Fabrication of protruded micro-features
From the obtained optimum parameter of single and multiple track analysis, the protruded features are fabricated. Three different shapes of protrusions like polygon (square, hexagon), and circle are planned for fabrication as they are the widely used shapes in any micro-manufacturing process. The contour scan method comes as the best suited method as it covers the area in the form of concentric feature shapes. This avoids the deterioration of the edges over multiple laser passes. The features are designed with a uniform size of 400 μm (side of the square section, distance between the parallel sides for hexagonal section, and diameter of the circular section) and a space of 200 μm between the shapes. Figure 15a–15c shows the SEM image of single protrusion of the three shapes in tilted mode, depicting the side walls and the machined surface. Figure 15d–15f shows SEM image of the array of the fabricated protruded features. The fabrication is done in multiple passes (30 passes) of laser scan to attain a proper height of the protrusions. The height of the protrusions is in the range of 250-300 μm. Fabrication of protruded features is done as 3 ×3 arrays of square, hexagonal, and circular sections. These types of arrayed protruded micro-features can be used for enhancing the performance of the parts in tribology, drag reduction, radiation absorption, heat transfer, and so on.
SEM images of fabricated protrusions (a) Square section, (b) Hexagonal section and (c) Circular section and array of protrusions like (d) Square array, (e) Hexagonal array and (f) Circular array.
Conclusions
In this work, array of various shapes of protruded micro features were fabricated on AA 6063 using laser micromachining.

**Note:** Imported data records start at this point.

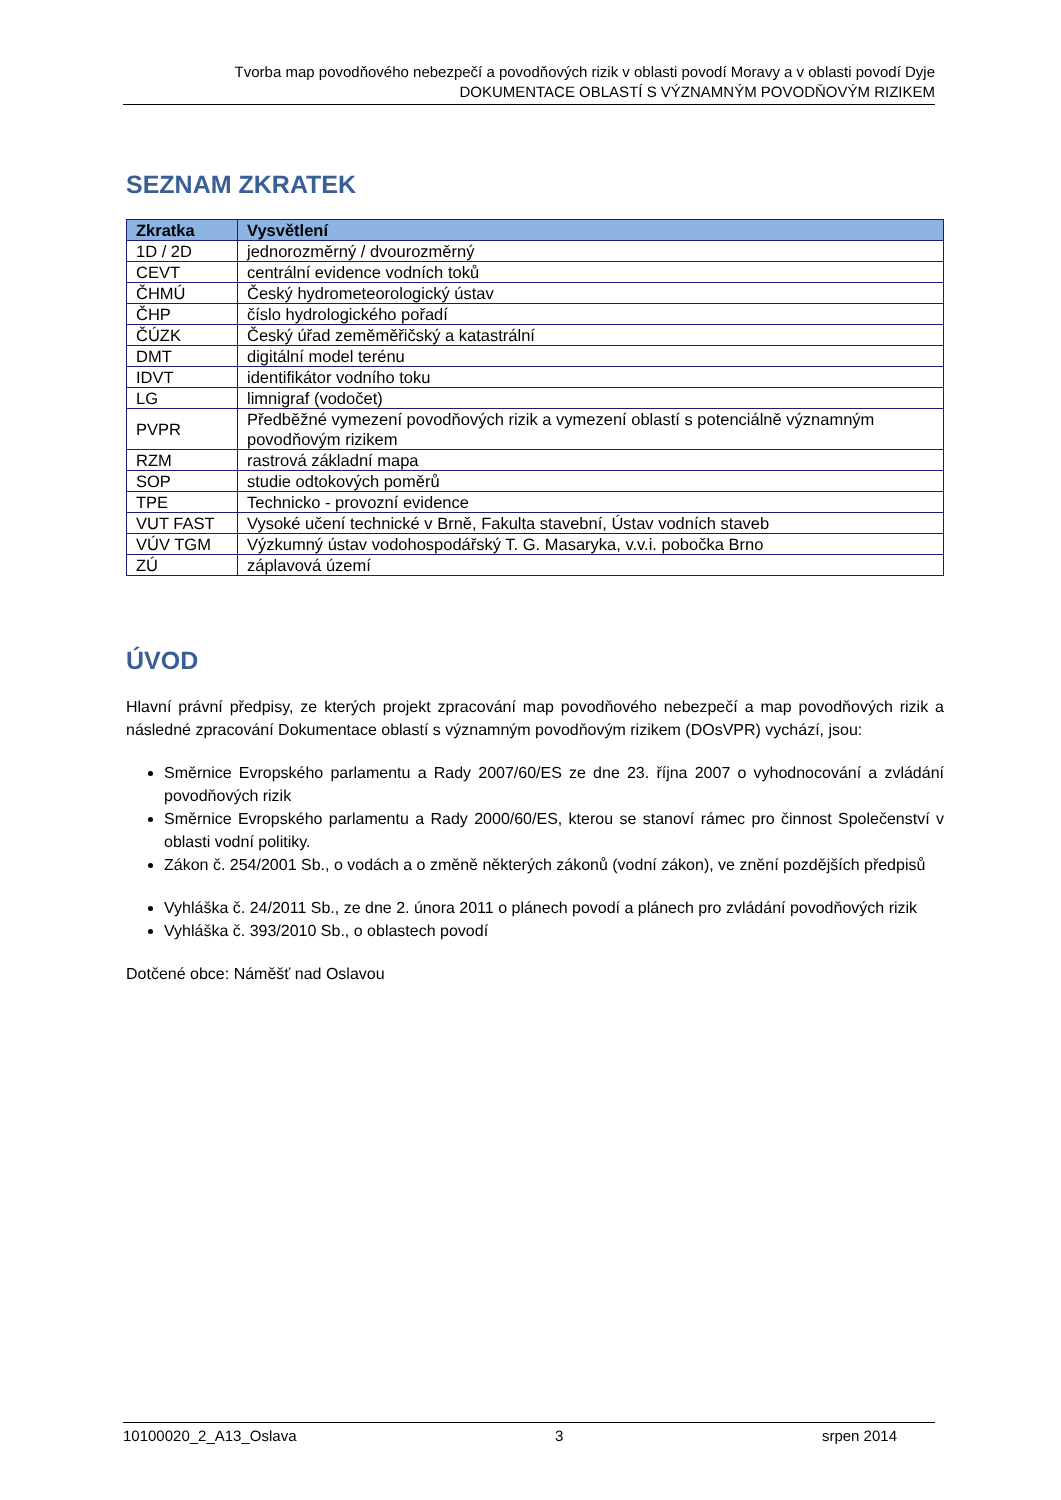Tvorba map povodňového nebezpečí a povodňových rizik v oblasti povodí Moravy a v oblasti povodí Dyje
DOKUMENTACE OBLASTÍ S VÝZNAMNÝM POVODŇOVÝM RIZIKEM
SEZNAM ZKRATEK
| Zkratka | Vysvětlení |
| --- | --- |
| 1D / 2D | jednorozměrný / dvourozměrný |
| CEVT | centrální evidence vodních toků |
| ČHMÚ | Český hydrometeorologický ústav |
| ČHP | číslo hydrologického pořadí |
| ČÚZK | Český úřad zeměměřičský a katastrální |
| DMT | digitální model terénu |
| IDVT | identifikátor vodního toku |
| LG | limnigraf (vodočet) |
| PVPR | Předběžné vymezení povodňových rizik a vymezení oblastí s potenciálně významným povodňovým rizikem |
| RZM | rastrová základní mapa |
| SOP | studie odtokových poměrů |
| TPE | Technicko - provozní evidence |
| VUT FAST | Vysoké učení technické v Brně, Fakulta stavební, Ústav vodních staveb |
| VÚV TGM | Výzkumný ústav vodohospodářský T. G. Masaryka, v.v.i. pobočka Brno |
| ZÚ | záplavová území |
ÚVOD
Hlavní právní předpisy, ze kterých projekt zpracování map povodňového nebezpečí a map povodňových rizik a následné zpracování Dokumentace oblastí s významným povodňovým rizikem (DOsVPR) vychází, jsou:
Směrnice Evropského parlamentu a Rady 2007/60/ES ze dne 23. října 2007 o vyhodnocování a zvládání povodňových rizik
Směrnice Evropského parlamentu a Rady 2000/60/ES, kterou se stanoví rámec pro činnost Společenství v oblasti vodní politiky.
Zákon č. 254/2001 Sb., o vodách a o změně některých zákonů (vodní zákon), ve znění pozdějších předpisů
Vyhláška č. 24/2011 Sb., ze dne 2. února 2011 o plánech povodí a plánech pro zvládání povodňových rizik
Vyhláška č. 393/2010 Sb., o oblastech povodí
Dotčené obce: Náměšť nad Oslavou
10100020_2_A13_Oslava 3 srpen 2014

The important conclusions of the study are as follows:
Three different cross sections, namely, pile-up section, W-section, and Gaussian section are seen for scanning speeds of 100 mm/s, 200 mm and 300 mm/s respectively while the laser power and frequency remains constant. For the investigated range of process parameters, track depth increases, and track width decreases with increasing laser power and frequency. The surface roughness of the tracks increases with laser power and scan speed but it decreases with frequency It was found that the nominal track depth, track width, and less roughness obtained for L
P
= 30 W, f = 50 kHz, and V
s
= 300 mm/s. A numerical model for predicting the track depth was proposed and a dominant effect of ablative heat transfer coefficient (h
a
) on the prediction of track depth for specified operating parameters was observed. The simulation results showed good agreement with the experimental result. The optimal overlap distance of the tracks was found to be 40 μm for the obtained optimized process parameters. Further, it is observed that the contour method scanning strategy produced protruded micro features with minimal form error. Arrays of the polygon and circular protruded microfeatures were machined using the optimized parameters by multiple passes of overlapped single tracks according to the contour scanning strategy. These arrays of protruded micro-features were made with consideration of various applications such as tribology, drag reduction, radiation absorption, heat transfer, etc.
Footnotes
Acknowledgement
The authors of this article would like to acknowledge the CFMM, facility of IIT Palakkad for providing the laser machining system. Special thanks to CIF, IIT Palakkad for helping in the characterization process by providing access to their FESEM, Carl Zeiss Gemini 300 and Non-contact profilometer, NanoMap 1000 WLI. The authors would like to thank Mr. Shanmugapriyan, IIT Palakkad, for their valuable inputs.
Declaration of Conflicting Interests
The authors declared no potential conflicts of interest with respect to the research, authorship and/or publication of this article.
Funding
The authors received no financial support for the research, authorship and/or publication of this article.